▸ WORK TASK
Every line of the data below is to be written out again exactly.

[Recorded data]
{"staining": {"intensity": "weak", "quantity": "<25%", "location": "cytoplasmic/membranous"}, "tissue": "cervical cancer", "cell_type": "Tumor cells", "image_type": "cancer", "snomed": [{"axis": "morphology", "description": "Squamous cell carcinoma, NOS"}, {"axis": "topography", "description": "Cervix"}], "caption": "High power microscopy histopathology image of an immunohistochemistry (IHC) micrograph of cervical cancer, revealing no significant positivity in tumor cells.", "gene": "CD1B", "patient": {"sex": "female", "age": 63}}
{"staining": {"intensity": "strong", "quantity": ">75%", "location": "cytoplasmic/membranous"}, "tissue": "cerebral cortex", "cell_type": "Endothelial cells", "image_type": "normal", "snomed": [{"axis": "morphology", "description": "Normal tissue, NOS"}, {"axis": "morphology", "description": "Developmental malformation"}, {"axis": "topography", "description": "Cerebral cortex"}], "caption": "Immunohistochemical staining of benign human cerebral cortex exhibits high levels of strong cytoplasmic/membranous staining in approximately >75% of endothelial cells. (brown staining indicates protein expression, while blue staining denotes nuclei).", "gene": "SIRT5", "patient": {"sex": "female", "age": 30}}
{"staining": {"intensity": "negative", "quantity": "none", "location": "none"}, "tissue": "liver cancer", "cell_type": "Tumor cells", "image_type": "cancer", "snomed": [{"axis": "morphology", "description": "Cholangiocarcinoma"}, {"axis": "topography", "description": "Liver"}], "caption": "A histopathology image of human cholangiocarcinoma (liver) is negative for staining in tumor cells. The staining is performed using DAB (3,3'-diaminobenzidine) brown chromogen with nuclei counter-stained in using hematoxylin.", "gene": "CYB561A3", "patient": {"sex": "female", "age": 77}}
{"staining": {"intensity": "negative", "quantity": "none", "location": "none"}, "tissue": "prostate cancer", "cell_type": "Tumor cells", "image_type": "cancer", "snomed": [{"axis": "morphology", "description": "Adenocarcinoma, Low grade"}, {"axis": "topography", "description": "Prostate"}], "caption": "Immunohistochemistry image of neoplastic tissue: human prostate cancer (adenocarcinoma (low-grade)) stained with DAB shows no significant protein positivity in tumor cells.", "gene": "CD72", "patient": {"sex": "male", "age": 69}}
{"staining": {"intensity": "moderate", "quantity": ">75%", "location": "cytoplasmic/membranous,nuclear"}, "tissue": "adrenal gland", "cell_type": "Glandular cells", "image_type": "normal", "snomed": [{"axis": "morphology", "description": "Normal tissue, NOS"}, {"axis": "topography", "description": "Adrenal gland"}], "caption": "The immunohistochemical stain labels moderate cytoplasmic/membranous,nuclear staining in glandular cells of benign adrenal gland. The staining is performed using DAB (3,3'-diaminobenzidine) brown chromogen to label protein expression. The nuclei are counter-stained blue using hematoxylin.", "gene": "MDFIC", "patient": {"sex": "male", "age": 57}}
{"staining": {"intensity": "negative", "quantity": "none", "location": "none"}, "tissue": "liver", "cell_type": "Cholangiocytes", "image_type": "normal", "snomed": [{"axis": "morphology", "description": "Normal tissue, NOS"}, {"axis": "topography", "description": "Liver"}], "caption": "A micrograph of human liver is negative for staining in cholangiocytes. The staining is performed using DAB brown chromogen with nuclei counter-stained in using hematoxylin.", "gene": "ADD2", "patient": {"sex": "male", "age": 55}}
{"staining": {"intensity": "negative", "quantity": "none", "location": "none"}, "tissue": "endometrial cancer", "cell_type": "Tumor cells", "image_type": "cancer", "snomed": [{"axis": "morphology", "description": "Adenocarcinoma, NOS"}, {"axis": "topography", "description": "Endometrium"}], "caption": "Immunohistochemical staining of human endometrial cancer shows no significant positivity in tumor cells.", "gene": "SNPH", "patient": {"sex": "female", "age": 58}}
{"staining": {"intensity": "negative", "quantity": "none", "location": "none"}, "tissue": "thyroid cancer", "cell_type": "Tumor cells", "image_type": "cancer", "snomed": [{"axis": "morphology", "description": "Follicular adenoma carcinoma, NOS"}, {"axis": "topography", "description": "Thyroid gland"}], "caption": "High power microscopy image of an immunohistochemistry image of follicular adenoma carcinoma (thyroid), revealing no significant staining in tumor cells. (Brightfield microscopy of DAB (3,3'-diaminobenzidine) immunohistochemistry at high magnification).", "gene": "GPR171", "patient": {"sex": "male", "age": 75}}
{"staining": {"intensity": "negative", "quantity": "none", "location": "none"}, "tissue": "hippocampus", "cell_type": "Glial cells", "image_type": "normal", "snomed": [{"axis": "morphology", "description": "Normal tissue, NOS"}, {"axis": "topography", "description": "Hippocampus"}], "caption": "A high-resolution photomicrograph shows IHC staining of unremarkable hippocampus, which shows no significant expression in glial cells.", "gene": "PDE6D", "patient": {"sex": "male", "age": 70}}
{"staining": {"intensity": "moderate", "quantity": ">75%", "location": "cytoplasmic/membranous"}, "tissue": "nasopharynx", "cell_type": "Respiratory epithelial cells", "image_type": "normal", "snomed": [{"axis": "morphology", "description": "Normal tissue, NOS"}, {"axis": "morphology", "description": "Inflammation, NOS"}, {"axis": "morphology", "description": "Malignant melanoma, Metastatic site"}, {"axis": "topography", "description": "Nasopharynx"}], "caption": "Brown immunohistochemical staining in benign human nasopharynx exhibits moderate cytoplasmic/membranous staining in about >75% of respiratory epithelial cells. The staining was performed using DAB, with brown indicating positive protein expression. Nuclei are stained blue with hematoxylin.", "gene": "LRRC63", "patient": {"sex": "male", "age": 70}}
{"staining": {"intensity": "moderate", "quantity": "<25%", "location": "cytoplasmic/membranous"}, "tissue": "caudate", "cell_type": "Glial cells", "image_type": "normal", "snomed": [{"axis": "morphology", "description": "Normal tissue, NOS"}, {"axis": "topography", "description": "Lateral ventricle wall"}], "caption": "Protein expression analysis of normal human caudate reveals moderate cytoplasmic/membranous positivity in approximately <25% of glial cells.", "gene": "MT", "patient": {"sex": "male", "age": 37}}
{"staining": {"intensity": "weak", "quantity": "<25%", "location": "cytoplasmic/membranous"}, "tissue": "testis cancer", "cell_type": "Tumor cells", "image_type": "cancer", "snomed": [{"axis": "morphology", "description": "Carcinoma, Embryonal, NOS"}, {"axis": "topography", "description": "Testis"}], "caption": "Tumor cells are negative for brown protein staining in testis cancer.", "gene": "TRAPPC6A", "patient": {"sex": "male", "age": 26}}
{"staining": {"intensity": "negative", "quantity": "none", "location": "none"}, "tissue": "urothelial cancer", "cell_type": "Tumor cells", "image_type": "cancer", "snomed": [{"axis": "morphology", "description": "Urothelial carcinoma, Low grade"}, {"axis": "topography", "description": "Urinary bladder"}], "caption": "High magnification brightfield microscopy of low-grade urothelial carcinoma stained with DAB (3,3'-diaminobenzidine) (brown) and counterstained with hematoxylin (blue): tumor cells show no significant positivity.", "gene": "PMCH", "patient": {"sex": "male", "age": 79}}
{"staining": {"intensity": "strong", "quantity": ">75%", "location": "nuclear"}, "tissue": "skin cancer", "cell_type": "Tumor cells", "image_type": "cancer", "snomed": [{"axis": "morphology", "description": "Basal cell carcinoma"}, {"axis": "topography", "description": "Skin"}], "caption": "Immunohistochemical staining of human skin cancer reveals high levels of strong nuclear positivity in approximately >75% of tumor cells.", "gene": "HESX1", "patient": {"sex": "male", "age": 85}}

▸ EXERCISE OUTPUT
{"staining": {"intensity": "weak", "quantity": "<25%", "location": "cytoplasmic/membranous"}, "tissue": "cervical cancer", "cell_type": "Tumor cells", "image_type": "cancer", "snomed": [{"axis": "morphology", "description": "Squamous cell carcinoma, NOS"}, {"axis": "topography", "description": "Cervix"}], "caption": "High power microscopy histopathology image of an immunohistochemistry (IHC) micrograph of cervical cancer, revealing no significant positivity in tumor cells.", "gene": "CD1B", "patient": {"sex": "female", "age": 63}}
{"staining": {"intensity": "strong", "quantity": ">75%", "location": "cytoplasmic/membranous"}, "tissue": "cerebral cortex", "cell_type": "Endothelial cells", "image_type": "normal", "snomed": [{"axis": "morphology", "description": "Normal tissue, NOS"}, {"axis": "morphology", "description": "Developmental malformation"}, {"axis": "topography", "description": "Cerebral cortex"}], "caption": "Immunohistochemical staining of benign human cerebral cortex exhibits high levels of strong cytoplasmic/membranous staining in approximately >75% of endothelial cells. (brown staining indicates protein expression, while blue staining denotes nuclei).", "gene": "SIRT5", "patient": {"sex": "female", "age": 30}}
{"staining": {"intensity": "negative", "quantity": "none", "location": "none"}, "tissue": "liver cancer", "cell_type": "Tumor cells", "image_type": "cancer", "snomed": [{"axis": "morphology", "description": "Cholangiocarcinoma"}, {"axis": "topography", "description": "Liver"}], "caption": "A histopathology image of human cholangiocarcinoma (liver) is negative for staining in tumor cells. The staining is performed using DAB (3,3'-diaminobenzidine) brown chromogen with nuclei counter-stained in using hematoxylin.", "gene": "CYB561A3", "patient": {"sex": "female", "age": 77}}
{"staining": {"intensity": "negative", "quantity": "none", "location": "none"}, "tissue": "prostate cancer", "cell_type": "Tumor cells", "image_type": "cancer", "snomed": [{"axis": "morphology", "description": "Adenocarcinoma, Low grade"}, {"axis": "topography", "description": "Prostate"}], "caption": "Immunohistochemistry image of neoplastic tissue: human prostate cancer (adenocarcinoma (low-grade)) stained with DAB shows no significant protein positivity in tumor cells.", "gene": "CD72", "patient": {"sex": "male", "age": 69}}
{"staining": {"intensity": "moderate", "quantity": ">75%", "location": "cytoplasmic/membranous,nuclear"}, "tissue": "adrenal gland", "cell_type": "Glandular cells", "image_type": "normal", "snomed": [{"axis": "morphology", "description": "Normal tissue, NOS"}, {"axis": "topography", "description": "Adrenal gland"}], "caption": "The immunohistochemical stain labels moderate cytoplasmic/membranous,nuclear staining in glandular cells of benign adrenal gland. The staining is performed using DAB (3,3'-diaminobenzidine) brown chromogen to label protein expression. The nuclei are counter-stained blue using hematoxylin.", "gene": "MDFIC", "patient": {"sex": "male", "age": 57}}
{"staining": {"intensity": "negative", "quantity": "none", "location": "none"}, "tissue": "liver", "cell_type": "Cholangiocytes", "image_type": "normal", "snomed": [{"axis": "morphology", "description": "Normal tissue, NOS"}, {"axis": "topography", "description": "Liver"}], "caption": "A micrograph of human liver is negative for staining in cholangiocytes. The staining is performed using DAB brown chromogen with nuclei counter-stained in using hematoxylin.", "gene": "ADD2", "patient": {"sex": "male", "age": 55}}
{"staining": {"intensity": "negative", "quantity": "none", "location": "none"}, "tissue": "endometrial cancer", "cell_type": "Tumor cells", "image_type": "cancer", "snomed": [{"axis": "morphology", "description": "Adenocarcinoma, NOS"}, {"axis": "topography", "description": "Endometrium"}], "caption": "Immunohistochemical staining of human endometrial cancer shows no significant positivity in tumor cells.", "gene": "SNPH", "patient": {"sex": "female", "age": 58}}
{"staining": {"intensity": "negative", "quantity": "none", "location": "none"}, "tissue": "thyroid cancer", "cell_type": "Tumor cells", "image_type": "cancer", "snomed": [{"axis": "morphology", "description": "Follicular adenoma carcinoma, NOS"}, {"axis": "topography", "description": "Thyroid gland"}], "caption": "High power microscopy image of an immunohistochemistry image of follicular adenoma carcinoma (thyroid), revealing no significant staining in tumor cells. (Brightfield microscopy of DAB (3,3'-diaminobenzidine) immunohistochemistry at high magnification).", "gene": "GPR171", "patient": {"sex": "male", "age": 75}}
{"staining": {"intensity": "negative", "quantity": "none", "location": "none"}, "tissue": "hippocampus", "cell_type": "Glial cells", "image_type": "normal", "snomed": [{"axis": "morphology", "description": "Normal tissue, NOS"}, {"axis": "topography", "description": "Hippocampus"}], "caption": "A high-resolution photomicrograph shows IHC staining of unremarkable hippocampus, which shows no significant expression in glial cells.", "gene": "PDE6D", "patient": {"sex": "male", "age": 70}}
{"staining": {"intensity": "moderate", "quantity": ">75%", "location": "cytoplasmic/membranous"}, "tissue": "nasopharynx", "cell_type": "Respiratory epithelial cells", "image_type": "normal", "snomed": [{"axis": "morphology", "description": "Normal tissue, NOS"}, {"axis": "morphology", "description": "Inflammation, NOS"}, {"axis": "morphology", "description": "Malignant melanoma, Metastatic site"}, {"axis": "topography", "description": "Nasopharynx"}], "caption": "Brown immunohistochemical staining in benign human nasopharynx exhibits moderate cytoplasmic/membranous staining in about >75% of respiratory epithelial cells. The staining was performed using DAB, with brown indicating positive protein expression. Nuclei are stained blue with hematoxylin.", "gene": "LRRC63", "patient": {"sex": "male", "age": 70}}
{"staining": {"intensity": "moderate", "quantity": "<25%", "location": "cytoplasmic/membranous"}, "tissue": "caudate", "cell_type": "Glial cells", "image_type": "normal", "snomed": [{"axis": "morphology", "description": "Normal tissue, NOS"}, {"axis": "topography", "description": "Lateral ventricle wall"}], "caption": "Protein expression analysis of normal human caudate reveals moderate cytoplasmic/membranous positivity in approximately <25% of glial cells.", "gene": "MT", "patient": {"sex": "male", "age": 37}}
{"staining": {"intensity": "weak", "quantity": "<25%", "location": "cytoplasmic/membranous"}, "tissue": "testis cancer", "cell_type": "Tumor cells", "image_type": "cancer", "snomed": [{"axis": "morphology", "description": "Carcinoma, Embryonal, NOS"}, {"axis": "topography", "description": "Testis"}], "caption": "Tumor cells are negative for brown protein staining in testis cancer.", "gene": "TRAPPC6A", "patient": {"sex": "male", "age": 26}}
{"staining": {"intensity": "negative", "quantity": "none", "location": "none"}, "tissue": "urothelial cancer", "cell_type": "Tumor cells", "image_type": "cancer", "snomed": [{"axis": "morphology", "description": "Urothelial carcinoma, Low grade"}, {"axis": "topography", "description": "Urinary bladder"}], "caption": "High magnification brightfield microscopy of low-grade urothelial carcinoma stained with DAB (3,3'-diaminobenzidine) (brown) and counterstained with hematoxylin (blue): tumor cells show no significant positivity.", "gene": "PMCH", "patient": {"sex": "male", "age": 79}}
{"staining": {"intensity": "strong", "quantity": ">75%", "location": "nuclear"}, "tissue": "skin cancer", "cell_type": "Tumor cells", "image_type": "cancer", "snomed": [{"axis": "morphology", "description": "Basal cell carcinoma"}, {"axis": "topography", "description": "Skin"}], "caption": "Immunohistochemical staining of human skin cancer reveals high levels of strong nuclear positivity in approximately >75% of tumor cells.", "gene": "HESX1", "patient": {"sex": "male", "age": 85}}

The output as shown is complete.